ECMAScript RegExp
match array offsets provide additional information about the start and end
position of a captured substring.
An example implementation can be found in regexp-measure
.
NOTE:
regexp-measure
was built around the Stage 0 proposal and is no longer up to date with respect to the current proposed API design.
Stage: 2 Champion: Ron Buckton (@rbuckton)
For detailed status of this proposal see TODO, below.
- Ron Buckton (@rbuckton)
Today, ECMAScript RegExp
objects can provide information about a match when calling the exec
method. This result is an Array
containing information about the substrings that were matched,
along with additional properties to indicate the input
string, the index
in the input at which
the match was found, as well as a groups
object containing the substrings for any named capture
groups.
However, there are several more advanced scenarios where this information may not necessarily be
sufficient. For example, an ECMAScript implementation of TextMate Language syntax highlighting
needs more than just the index
of the match, but also the offsets for individual capture
groups.
As such, we propose the adoption of an additional indices
property on the array result (the
substrings array) of RegExp.prototype.exec()
. This property would itself be an indices array
containing a pair of start and end indices for each captured substring.

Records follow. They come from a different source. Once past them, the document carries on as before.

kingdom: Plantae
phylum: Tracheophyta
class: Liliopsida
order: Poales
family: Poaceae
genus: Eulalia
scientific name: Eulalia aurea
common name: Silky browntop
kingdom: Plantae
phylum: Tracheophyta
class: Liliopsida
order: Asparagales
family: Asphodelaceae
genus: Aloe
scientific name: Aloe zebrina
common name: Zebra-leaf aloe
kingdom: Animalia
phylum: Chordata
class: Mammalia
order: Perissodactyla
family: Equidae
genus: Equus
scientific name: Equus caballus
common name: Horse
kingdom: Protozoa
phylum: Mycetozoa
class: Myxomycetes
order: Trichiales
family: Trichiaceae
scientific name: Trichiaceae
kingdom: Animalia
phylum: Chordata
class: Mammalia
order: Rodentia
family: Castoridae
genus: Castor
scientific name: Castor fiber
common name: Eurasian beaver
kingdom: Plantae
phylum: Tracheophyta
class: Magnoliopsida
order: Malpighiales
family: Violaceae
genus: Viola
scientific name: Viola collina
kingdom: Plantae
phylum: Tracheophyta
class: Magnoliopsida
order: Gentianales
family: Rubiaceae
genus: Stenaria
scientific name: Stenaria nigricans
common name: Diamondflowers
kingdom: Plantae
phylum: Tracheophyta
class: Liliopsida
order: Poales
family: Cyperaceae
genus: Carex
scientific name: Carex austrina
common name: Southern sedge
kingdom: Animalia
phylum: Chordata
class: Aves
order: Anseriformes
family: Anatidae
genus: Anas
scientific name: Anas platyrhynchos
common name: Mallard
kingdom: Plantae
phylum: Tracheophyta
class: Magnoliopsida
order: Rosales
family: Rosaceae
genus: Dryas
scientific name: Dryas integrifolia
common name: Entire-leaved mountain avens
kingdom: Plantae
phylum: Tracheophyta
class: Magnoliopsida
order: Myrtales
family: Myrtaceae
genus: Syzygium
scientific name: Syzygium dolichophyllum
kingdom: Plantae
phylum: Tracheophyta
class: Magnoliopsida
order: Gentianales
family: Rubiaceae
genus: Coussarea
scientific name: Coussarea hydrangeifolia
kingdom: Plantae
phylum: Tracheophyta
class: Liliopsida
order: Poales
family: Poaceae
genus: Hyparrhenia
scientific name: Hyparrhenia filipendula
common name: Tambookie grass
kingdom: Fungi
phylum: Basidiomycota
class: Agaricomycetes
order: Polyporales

Any unmatched capture
groups would be undefined
, similar to their corresponding element in the substrings array.
In addition, the indices array would itself have a groups
property containing the start and end
indices for each named capture group.
- Oniguruma NodeJS bindings:
captureIndices
property - .NET:
Capture.Index
Property - Java:
Matcher.start(int)
Method
const re1 = /a*(?<Z>z)?/;
// indices are relative to start of the input string:
const s1 = "xaaaz";
const m1 = re1.exec(s1);
m1.indices[0][0] === 1;
m1.indices[0][1] === 5;
s1.slice(...m1.indices[0]) === "aaaz";
m1.indices[1][0] === 4;
m1.indices[1][1] === 5;
s1.slice(...m1.indices[1]) === "z";
m1.indices.groups["Z"][0] === 4;
m1.indices.groups["Z"][1] === 5;
s1.slice(...m1.indices.groups["Z"]) === "z";
// capture groups that are not matched return `undefined`:
const m2 = re1.exec("xaaay");
m2.indices[1] === undefined;
m2.indices.groups["Z"] === undefined;
The following is a high-level list of tasks to progress through each stage of the TC39 proposal process:
- Identified a "champion" who will advance the addition.
- Prose outlining the problem or need and the general shape of a solution.
- Illustrative examples of usage.
- High-level API.
- Initial specification text.
-
Transpiler support (Optional).
- Complete specification text.
- Designated reviewers have signed off on the current spec text.
- The ECMAScript editor has signed off on the current spec text.
- Test262 acceptance tests have been written for mainline usage scenarios and merged.
- Two compatible implementations which pass the acceptance tests: [1], [2].
- A pull request has been sent to tc39/ecma262 with the integrated spec text.
- The ECMAScript editor has signed off on the pull request.